Читать книгу «Тяжесть и нежность. О поэзии Осипа Мандельштама» онлайн полностью📖 — И. З. Сурат — MyBook.
image

Петербургский сюжет

О Мандельштаме не скажешь, что он, как Пушкин, принадлежит прежде всего Петербургу: его бездомность обернулась в поэзии необозримыми пространствами без границ – пространствами, которые он по большей части биографически не обжил, но которые создал или пересоздал силою поэтического воображения и слова. «Мне все равно, когда и где существовать!»[8] – в том смысле, что существовать поэту можно всегда и везде, независимо от реального пространства и времени, все и всегда ему открыто и доступно: Египет, Эллада, Рим, Иудея, Византия, Париж, Лондон, Кёльн, Реймс, Шотландия, Финляндия, Армения, Крым, Тифлис, Москва, Киев, Сибирь, Урал, Воронеж, Задонск, Тамбов… Мы только не знаем, вошел ли в стихи Мандельштама Дальний Восток, ставший его могилой, – вряд ли вошел… И все же именно Петербург, в котором поэт не родился, не умер и по существу не так уж много прожил, именно Петербург составил в его творчестве не просто особую тему, но большой историософский и глубоко интимный сюжет, связавший в одно историю города, страны и его личную судьбу.

Петербургский текст Мандельштама драматически изломан в тех же точках, что и вся его жизнь, он развернут во времени от ранних, первой половины 1910-х годов, акмеистических опытов познания тогда живого и любимого города, через страшный для всех петербуржцев год 1921-й – до воронежских ссыльных видений 1937-го. К петербургскому сюжету многое стянуто, многое в нем отразилось, и в частности, с ним сплетен у Мандельштама сюжет пушкинский, также завершившийся в его лирике зимой 1937 года, в дни всероссийского «юбилея» – столетия пушкинской смерти.

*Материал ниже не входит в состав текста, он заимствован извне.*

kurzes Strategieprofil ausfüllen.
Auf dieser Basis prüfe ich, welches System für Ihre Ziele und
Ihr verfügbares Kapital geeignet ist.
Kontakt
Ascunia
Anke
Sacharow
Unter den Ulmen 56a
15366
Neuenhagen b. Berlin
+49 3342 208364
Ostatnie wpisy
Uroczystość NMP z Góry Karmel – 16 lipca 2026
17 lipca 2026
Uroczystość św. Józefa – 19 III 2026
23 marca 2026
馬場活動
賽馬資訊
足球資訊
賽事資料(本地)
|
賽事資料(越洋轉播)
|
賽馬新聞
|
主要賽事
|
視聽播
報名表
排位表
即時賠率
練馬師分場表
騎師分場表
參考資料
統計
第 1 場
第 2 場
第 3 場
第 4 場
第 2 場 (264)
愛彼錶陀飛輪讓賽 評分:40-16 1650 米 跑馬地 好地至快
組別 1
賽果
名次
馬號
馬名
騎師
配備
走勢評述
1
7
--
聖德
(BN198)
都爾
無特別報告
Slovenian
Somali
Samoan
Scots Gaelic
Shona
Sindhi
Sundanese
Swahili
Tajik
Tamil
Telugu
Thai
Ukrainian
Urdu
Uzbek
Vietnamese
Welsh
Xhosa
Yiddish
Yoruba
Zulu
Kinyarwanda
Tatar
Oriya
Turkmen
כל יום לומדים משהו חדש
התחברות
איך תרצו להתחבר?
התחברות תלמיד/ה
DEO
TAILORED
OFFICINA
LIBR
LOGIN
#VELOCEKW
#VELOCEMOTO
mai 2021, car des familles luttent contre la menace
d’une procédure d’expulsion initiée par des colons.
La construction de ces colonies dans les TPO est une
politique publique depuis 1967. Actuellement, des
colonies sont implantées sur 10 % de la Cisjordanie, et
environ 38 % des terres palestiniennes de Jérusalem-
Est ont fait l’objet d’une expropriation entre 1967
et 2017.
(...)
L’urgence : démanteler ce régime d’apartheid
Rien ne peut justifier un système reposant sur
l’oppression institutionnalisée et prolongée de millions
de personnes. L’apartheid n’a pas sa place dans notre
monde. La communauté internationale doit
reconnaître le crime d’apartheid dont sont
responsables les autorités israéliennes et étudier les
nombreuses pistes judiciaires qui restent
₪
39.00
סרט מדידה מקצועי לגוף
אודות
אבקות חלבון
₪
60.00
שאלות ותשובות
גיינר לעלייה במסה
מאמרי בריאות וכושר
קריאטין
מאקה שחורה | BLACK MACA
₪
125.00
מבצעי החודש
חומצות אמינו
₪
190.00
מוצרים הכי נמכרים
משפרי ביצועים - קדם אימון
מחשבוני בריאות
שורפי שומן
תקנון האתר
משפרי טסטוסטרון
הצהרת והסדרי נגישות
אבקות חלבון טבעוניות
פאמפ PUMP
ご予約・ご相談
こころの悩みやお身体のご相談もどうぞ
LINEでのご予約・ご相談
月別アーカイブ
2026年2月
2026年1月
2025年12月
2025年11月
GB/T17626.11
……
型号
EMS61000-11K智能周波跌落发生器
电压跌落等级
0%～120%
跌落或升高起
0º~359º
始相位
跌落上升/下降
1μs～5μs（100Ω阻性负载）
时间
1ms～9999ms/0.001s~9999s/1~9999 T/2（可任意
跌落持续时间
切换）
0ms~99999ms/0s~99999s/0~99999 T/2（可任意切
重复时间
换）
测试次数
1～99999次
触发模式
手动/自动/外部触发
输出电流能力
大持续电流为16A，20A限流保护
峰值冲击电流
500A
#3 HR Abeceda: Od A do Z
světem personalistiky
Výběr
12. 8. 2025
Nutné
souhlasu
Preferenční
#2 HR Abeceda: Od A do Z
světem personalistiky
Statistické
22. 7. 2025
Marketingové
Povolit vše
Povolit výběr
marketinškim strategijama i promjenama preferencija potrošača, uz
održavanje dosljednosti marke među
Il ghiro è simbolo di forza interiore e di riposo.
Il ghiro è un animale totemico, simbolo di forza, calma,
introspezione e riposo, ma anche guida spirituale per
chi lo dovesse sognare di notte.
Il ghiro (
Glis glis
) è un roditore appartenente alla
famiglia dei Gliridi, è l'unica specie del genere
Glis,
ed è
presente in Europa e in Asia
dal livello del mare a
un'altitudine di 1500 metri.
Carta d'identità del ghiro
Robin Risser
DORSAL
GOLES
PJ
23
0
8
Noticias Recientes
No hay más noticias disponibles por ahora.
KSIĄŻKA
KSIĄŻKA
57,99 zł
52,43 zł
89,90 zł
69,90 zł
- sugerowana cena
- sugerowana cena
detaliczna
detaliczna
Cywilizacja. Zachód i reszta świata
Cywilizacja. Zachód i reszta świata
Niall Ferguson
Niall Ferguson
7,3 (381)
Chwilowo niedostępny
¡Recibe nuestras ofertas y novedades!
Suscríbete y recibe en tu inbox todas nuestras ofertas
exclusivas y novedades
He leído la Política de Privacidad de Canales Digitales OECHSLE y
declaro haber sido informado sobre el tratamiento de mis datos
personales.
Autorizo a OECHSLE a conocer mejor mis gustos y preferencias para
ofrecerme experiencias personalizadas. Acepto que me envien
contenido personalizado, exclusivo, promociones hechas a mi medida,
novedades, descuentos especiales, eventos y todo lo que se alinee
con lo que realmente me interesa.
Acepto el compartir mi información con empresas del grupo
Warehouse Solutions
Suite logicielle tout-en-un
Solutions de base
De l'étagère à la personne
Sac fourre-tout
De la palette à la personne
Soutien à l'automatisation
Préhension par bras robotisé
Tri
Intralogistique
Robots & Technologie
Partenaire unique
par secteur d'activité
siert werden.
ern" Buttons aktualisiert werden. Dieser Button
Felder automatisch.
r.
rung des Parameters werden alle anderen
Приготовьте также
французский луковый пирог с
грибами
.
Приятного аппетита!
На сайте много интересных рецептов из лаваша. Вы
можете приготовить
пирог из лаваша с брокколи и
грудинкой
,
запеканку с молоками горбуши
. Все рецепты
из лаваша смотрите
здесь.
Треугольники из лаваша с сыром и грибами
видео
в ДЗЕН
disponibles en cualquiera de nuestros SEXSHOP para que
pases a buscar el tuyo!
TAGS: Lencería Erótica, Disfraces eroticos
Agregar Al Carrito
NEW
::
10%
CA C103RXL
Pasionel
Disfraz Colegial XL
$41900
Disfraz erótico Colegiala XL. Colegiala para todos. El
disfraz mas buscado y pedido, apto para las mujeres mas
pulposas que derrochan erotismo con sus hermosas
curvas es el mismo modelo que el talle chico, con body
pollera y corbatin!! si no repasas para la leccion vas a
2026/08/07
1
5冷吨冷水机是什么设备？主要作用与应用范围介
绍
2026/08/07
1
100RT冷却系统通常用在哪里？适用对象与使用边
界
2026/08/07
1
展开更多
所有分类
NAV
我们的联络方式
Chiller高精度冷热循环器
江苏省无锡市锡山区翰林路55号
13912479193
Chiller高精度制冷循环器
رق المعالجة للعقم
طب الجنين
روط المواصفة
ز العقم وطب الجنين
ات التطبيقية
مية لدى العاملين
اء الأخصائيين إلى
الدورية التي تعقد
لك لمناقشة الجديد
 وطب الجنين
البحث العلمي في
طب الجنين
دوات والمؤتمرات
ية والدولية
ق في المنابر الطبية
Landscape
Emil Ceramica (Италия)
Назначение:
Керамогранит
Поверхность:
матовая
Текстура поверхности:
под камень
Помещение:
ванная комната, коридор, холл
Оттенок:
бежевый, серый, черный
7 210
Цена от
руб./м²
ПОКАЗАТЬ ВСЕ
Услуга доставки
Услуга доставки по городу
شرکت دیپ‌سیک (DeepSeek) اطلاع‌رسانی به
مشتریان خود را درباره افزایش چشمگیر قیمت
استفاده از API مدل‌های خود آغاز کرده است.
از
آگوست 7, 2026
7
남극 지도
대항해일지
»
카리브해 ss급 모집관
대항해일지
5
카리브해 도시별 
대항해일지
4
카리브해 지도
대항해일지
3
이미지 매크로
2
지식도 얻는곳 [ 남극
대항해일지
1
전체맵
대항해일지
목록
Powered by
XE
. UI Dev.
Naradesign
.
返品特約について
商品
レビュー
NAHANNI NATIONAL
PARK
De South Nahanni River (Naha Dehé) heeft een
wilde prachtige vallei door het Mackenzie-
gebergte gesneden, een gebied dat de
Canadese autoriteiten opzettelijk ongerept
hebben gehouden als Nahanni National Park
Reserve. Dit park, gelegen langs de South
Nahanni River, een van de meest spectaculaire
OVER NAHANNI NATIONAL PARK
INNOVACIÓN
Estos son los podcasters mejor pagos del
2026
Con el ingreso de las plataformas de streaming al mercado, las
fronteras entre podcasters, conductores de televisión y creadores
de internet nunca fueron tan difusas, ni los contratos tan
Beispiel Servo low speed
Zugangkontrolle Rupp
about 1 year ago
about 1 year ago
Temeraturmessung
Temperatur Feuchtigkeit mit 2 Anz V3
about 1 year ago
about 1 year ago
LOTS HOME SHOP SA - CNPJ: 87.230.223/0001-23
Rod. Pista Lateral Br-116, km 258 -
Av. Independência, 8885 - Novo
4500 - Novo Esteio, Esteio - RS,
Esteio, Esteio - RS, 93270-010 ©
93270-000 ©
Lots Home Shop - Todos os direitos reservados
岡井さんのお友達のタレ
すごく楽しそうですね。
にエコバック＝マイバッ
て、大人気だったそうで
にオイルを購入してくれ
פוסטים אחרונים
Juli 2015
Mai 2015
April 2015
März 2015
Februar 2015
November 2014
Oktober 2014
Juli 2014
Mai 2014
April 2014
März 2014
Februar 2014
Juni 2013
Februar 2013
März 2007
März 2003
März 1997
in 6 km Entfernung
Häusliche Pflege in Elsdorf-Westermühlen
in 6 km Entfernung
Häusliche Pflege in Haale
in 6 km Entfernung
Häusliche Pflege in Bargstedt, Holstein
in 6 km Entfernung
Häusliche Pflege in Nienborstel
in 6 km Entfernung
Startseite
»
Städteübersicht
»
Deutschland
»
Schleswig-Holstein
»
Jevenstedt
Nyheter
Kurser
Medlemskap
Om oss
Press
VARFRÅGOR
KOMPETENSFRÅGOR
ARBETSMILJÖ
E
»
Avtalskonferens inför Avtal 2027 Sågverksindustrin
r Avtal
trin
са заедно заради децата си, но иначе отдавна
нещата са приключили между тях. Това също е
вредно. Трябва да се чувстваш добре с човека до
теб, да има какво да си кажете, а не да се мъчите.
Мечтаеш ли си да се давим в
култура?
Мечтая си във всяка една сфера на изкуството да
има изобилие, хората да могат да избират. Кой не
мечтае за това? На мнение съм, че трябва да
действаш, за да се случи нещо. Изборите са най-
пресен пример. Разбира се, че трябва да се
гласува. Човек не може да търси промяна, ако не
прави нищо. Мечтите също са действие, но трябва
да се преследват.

Самые ранние стихи Мандельштама не локализованы в пространстве – петербургская тема и топика проступает в них постепенно, выплывает из еще символистского тумана к 1912–1913 годам, параллельно с архитектурными образами других городов: в 1913 году в публикации «Гиперборея» и одновременно в первом издании «Камня» оформляется первый «петербургский цикл» или, скорее, подборка – «Петербургские строфы» (1913), «В душном баре иностранец…» (1913), «Лютеранин» (1912); позже этот ряд будет дополнен «Адмиралтейством» (1913), которое для этого условного цикла может считаться центральным, ключевым стихотворением. К ним примыкают не допущенные во второе издание «Камня» военной цензурой «Заснула чернь» (1913) и «Дворцовая площадь» (1915), а также «На площадь выбежав, свободен…» (1914), где петербургская тема спорит с римской и сквозь «рощу портиков» Казанского собора просвечивает колоннада римского Сан-Пьетро. («Тютчевское» стихотворение «Лютеранин» внешне с Петербургом не связано, но недаром Мандельштам публикует его в этом ряду – по связи неочевидной, глубинной оно впоследствии отзовется в более поздних его петербургских стихах.)

Мандельштамовский Петербург периода «Камня» – совсем не тот сырой и серый, смертельно больной, обреченный и проклятый «город на болоте»[9], каким он предстал после Достоевского у символистов – в романе Дмитрия Мережковского «Антихрист (Петр и Алексей)» (1904–1905, отд. изд. 1905, 1906, 1907), в стихотворении Зинаиды Гиппиус «Петербург» (1909), в романе «Петербург» Андрея Белого (1911–1912). Петербург символистов – это город, основанный Антихристом и несущий на себе его печать:

 
Твое холодное кипенье
Страшней бездвижности пустынь.
Твое дыханье – смерть и тленье,
А воды – горькая полынь.
Как уголь дни – а ночи белы,
Из скверов тянет трупной мглой,
И свод небесный, остеклелый
Пронзен заречною иглой.
………………………………
Как прежде, вьется змей твой медный,
Над змеем стынет медный конь…
И не сожрет тебя победный
Всеочищающий огонь.
Нет, ты утонешь в тине черной,
Проклятый город, Божий враг.
И червь болотный, червь упорный
Изъест твой каменный костяк.
 
Зинаида Гиппиус, «Петербург»

В отличие от этого «проклятого города», Петербург раннего Мандельштама – город многоликий, прекрасный и благословенный прежде всего потому, что он – пушкинский. Мандельштамовский пушкиноцентризм сказался и в этой теме. Если для символистов genius loci Петербурга – Медный Всадник[10], Антихрист на апокалиптическом коне, строитель города смерти, автор «проклятой ошибки», то для Мандельштама genius loci Петербурга – Пушкин, последний солнечный певец этого города, так высоко прославивший его в знаменитом «“люблю”-фрагменте Петербургского текста»[11], во вступлении к «Медному Всаднику». В 1910–1920-х годах Пушкин казался «последним певцом светлой стороны Петербурга»[12], и Мандельштам в начале своего «петербургского текста» с некоторым усилием прорывается к тому вечному, сияющему пушкинскому городу – прорывается сквозь новую реальность, историческую и литературную.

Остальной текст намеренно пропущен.